**What you are asked to do**
Beginning with the first line, retype exactly the records below up to and including the line with "License | | |"; pictures do not belong in the copy.

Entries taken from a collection
——————
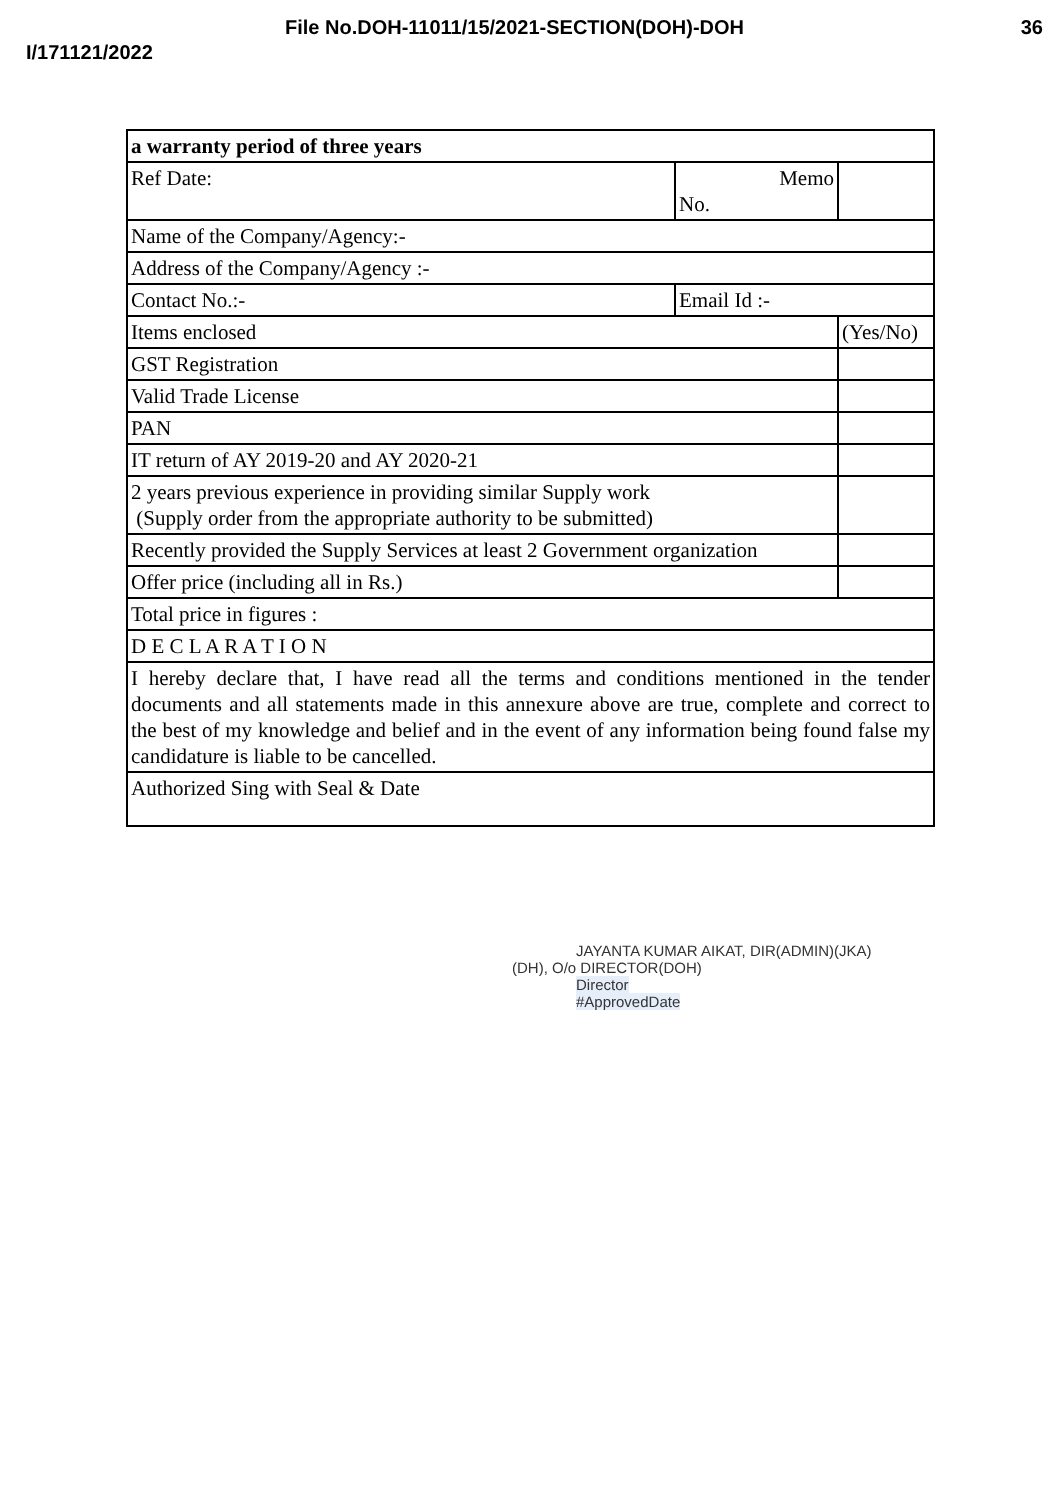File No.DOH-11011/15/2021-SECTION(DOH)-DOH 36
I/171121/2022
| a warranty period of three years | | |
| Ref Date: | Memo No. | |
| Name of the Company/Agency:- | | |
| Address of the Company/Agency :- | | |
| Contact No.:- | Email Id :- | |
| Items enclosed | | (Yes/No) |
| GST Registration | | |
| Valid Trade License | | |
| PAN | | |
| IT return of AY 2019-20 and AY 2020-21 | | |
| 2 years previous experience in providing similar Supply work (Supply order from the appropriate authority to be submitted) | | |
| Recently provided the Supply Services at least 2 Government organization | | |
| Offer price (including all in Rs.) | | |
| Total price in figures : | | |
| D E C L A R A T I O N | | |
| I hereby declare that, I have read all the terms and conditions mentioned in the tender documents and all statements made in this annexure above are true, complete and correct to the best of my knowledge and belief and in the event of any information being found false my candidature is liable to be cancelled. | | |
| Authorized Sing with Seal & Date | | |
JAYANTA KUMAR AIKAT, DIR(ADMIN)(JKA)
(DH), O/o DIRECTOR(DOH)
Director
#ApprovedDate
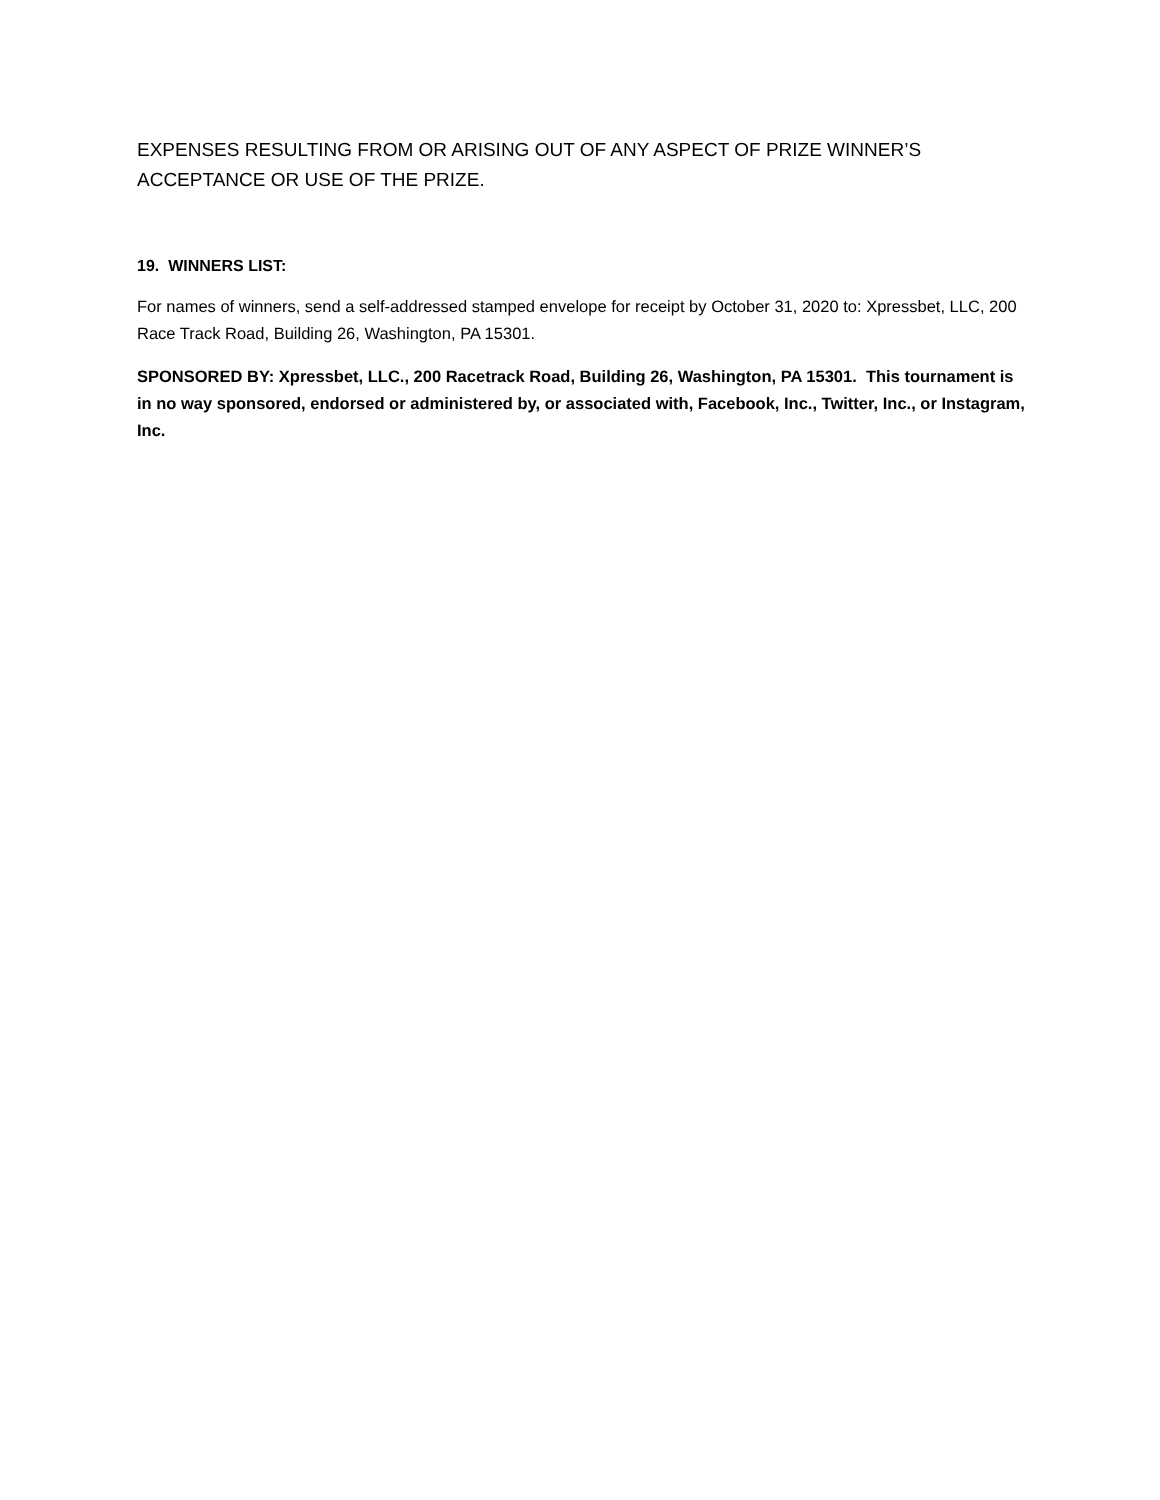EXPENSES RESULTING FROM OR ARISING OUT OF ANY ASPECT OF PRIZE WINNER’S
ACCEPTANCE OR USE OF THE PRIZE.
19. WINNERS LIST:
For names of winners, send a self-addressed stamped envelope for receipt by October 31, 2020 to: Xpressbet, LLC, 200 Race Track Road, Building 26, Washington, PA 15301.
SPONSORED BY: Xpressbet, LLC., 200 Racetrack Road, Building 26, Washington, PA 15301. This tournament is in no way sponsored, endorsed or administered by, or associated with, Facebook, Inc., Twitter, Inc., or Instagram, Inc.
——————
**Task result**
File No.DOH-11011/15/2021-SECTION(DOH)-DOH 36
I/171121/2022
| a warranty period of three years | | |
| Ref Date: | Memo No. | |
| Name of the Company/Agency:- | | |
| Address of the Company/Agency :- | | |
| Contact No.:- | Email Id :- | |
| Items enclosed | | (Yes/No) |
| GST Registration | | |
| Valid Trade License | | |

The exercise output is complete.